ИСХОДНЫЙ ТЕКСТ.
^^^^
Статья, посвященная роли И.В. Сталина в укреплении международного положения СССР в предвоенные годы и в отношениях с опасным противником, фашистской Германией, написана автором при участии Владимира РУДАКОВА
Иосифа Сталина вполне можно считать триумфатором Ялты: в ходе сложных переговоров он добился почти всего, чего хотел. Как эти достижения соотносятся с растиражированным мифом о Сталине – неудачливом дипломате предвоенной поры?
Главным действующим лицом Ялтинской конференции, несомненно, был советский лидер Иосиф Сталин. И дело тут не только в личных качествах самого вождя, но и в той ведущей роли, которую тогда играла Красная армия, метр за метром освобождавшая Европу от нацистов.
Сталина вполне можно назвать триумфатором Ялты: в ходе сложных переговоров он добился почти всего, чего хотел. Во-первых, добился от союзников утверждения прав СССР на присоединенные в 1939–1940 годах территории Западной Украины, Западной Белоруссии, Прибалтики и Бессарабии (фактически Великобритания и США признали законными территориальные приобретения Советского Союза, осуществленные им после подписания 23 августа 1939 года договора о ненападении с Германией).
Во-вторых, получил гарантии восстановления позиций страны на Дальнем Востоке: вернул все утерянное после Русско-японской войны 1904–1905 годов – Курилы, южную часть Сахалина и все прилегающие к ней острова и даже арендные права на героический и стратегически значимый Порт-Артур.
В-третьих, достиг согласия союзников на переход всей Восточной Европы в сферу влияния СССР. Иными словами, впервые в истории зона присутствия войск потенциального противника была отодвинута на многие сотни километров от наших западных границ.
Да и много чего еще: репарации, право вето в ООН…
МНИМОЕ ПРОТИВОРЕЧИЕ
Как все эти достижения соотносятся с растиражированным мифом о Сталине – неудачливом дипломате предвоенной поры?
^^^^
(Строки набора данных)

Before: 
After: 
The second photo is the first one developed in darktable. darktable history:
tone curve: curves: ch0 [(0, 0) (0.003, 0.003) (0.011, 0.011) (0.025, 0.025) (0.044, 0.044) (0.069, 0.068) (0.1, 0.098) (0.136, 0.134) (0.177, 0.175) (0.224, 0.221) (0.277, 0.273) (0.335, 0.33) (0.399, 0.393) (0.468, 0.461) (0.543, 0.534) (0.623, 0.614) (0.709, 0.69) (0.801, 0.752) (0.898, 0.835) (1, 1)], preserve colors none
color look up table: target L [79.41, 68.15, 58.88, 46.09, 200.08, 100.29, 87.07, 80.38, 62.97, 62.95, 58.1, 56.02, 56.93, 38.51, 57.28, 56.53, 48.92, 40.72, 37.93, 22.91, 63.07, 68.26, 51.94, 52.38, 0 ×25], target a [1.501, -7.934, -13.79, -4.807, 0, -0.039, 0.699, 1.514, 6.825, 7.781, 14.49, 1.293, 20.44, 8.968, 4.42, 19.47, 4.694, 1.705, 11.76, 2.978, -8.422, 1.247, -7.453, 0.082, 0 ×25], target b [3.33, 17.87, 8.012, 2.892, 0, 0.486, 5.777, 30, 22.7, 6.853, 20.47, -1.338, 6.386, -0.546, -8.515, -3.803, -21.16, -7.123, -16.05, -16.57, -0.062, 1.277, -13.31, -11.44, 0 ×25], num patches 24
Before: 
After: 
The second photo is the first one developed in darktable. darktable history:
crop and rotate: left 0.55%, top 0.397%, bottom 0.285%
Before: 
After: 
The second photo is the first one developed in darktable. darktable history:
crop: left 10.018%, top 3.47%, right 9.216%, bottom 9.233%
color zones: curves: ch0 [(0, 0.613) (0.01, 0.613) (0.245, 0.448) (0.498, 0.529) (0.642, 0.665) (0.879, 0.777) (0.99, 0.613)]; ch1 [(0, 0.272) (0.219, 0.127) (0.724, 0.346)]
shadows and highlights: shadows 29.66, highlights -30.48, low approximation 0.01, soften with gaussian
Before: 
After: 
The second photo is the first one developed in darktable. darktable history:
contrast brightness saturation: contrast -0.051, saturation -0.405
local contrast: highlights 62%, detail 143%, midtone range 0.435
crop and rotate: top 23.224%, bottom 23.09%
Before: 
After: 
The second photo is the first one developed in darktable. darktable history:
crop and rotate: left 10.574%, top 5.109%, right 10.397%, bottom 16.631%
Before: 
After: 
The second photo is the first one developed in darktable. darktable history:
^^^^
ПИСЬМЕННОЕ ЗАДАНИЕ A.
Ответьте на вопросы по тексту о Сталине на Ялтинской конференции:
(i) Какие территории, присоединенные в 1939–1940 годах, названы в тексте?
(ii) Какой договор был подписан 23 августа 1939 года?
(iii) После какой войны были утеряны Курилы и южная часть Сахалина?
ПИСЬМЕННОЕ ЗАДАНИЕ B. Пожалуйста, выведите без изменений строки записей: от самого начала записей до строки, содержащей «crop and rotate: left 10.574%, top», включительно.

РЕШЕНИЕ С РАЗБОРОМ A.
(i) Западная Украина, Западная Белоруссия, Прибалтика и Бессарабия.
(ii) Договор о ненападении с Германией.
(iii) После Русско-японской войны 1904–1905 годов.

РЕШЕНИЕ С РАЗБОРОМ B.
Before: 
After: 
The second photo is the first one developed in darktable. darktable history:
tone curve: curves: ch0 [(0, 0) (0.003, 0.003) (0.011, 0.011) (0.025, 0.025) (0.044, 0.044) (0.069, 0.068) (0.1, 0.098) (0.136, 0.134) (0.177, 0.175) (0.224, 0.221) (0.277, 0.273) (0.335, 0.33) (0.399, 0.393) (0.468, 0.461) (0.543, 0.534) (0.623, 0.614) (0.709, 0.69) (0.801, 0.752) (0.898, 0.835) (1, 1)], preserve colors none
color look up table: target L [79.41, 68.15, 58.88, 46.09, 200.08, 100.29, 87.07, 80.38, 62.97, 62.95, 58.1, 56.02, 56.93, 38.51, 57.28, 56.53, 48.92, 40.72, 37.93, 22.91, 63.07, 68.26, 51.94, 52.38, 0 ×25], target a [1.501, -7.934, -13.79, -4.807, 0, -0.039, 0.699, 1.514, 6.825, 7.781, 14.49, 1.293, 20.44, 8.968, 4.42, 19.47, 4.694, 1.705, 11.76, 2.978, -8.422, 1.247, -7.453, 0.082, 0 ×25], target b [3.33, 17.87, 8.012, 2.892, 0, 0.486, 5.777, 30, 22.7, 6.853, 20.47, -1.338, 6.386, -0.546, -8.515, -3.803, -21.16, -7.123, -16.05, -16.57, -0.062, 1.277, -13.31, -11.44, 0 ×25], num patches 24
Before: 
After: 
The second photo is the first one developed in darktable. darktable history:
crop and rotate: left 0.55%, top 0.397%, bottom 0.285%
Before: 
After: 
The second photo is the first one developed in darktable. darktable history:
crop: left 10.018%, top 3.47%, right 9.216%, bottom 9.233%
color zones: curves: ch0 [(0, 0.613) (0.01, 0.613) (0.245, 0.448) (0.498, 0.529) (0.642, 0.665) (0.879, 0.777) (0.99, 0.613)]; ch1 [(0, 0.272) (0.219, 0.127) (0.724, 0.346)]
shadows and highlights: shadows 29.66, highlights -30.48, low approximation 0.01, soften with gaussian
Before: 
After: 
The second photo is the first one developed in darktable. darktable history:
contrast brightness saturation: contrast -0.051, saturation -0.405
local contrast: highlights 62%, detail 143%, midtone range 0.435
crop and rotate: top 23.224%, bottom 23.09%
Before: 
After: 
The second photo is the first one developed in darktable. darktable history:
crop and rotate: left 10.574%, top 5.109%, right 10.397%, bottom 16.631%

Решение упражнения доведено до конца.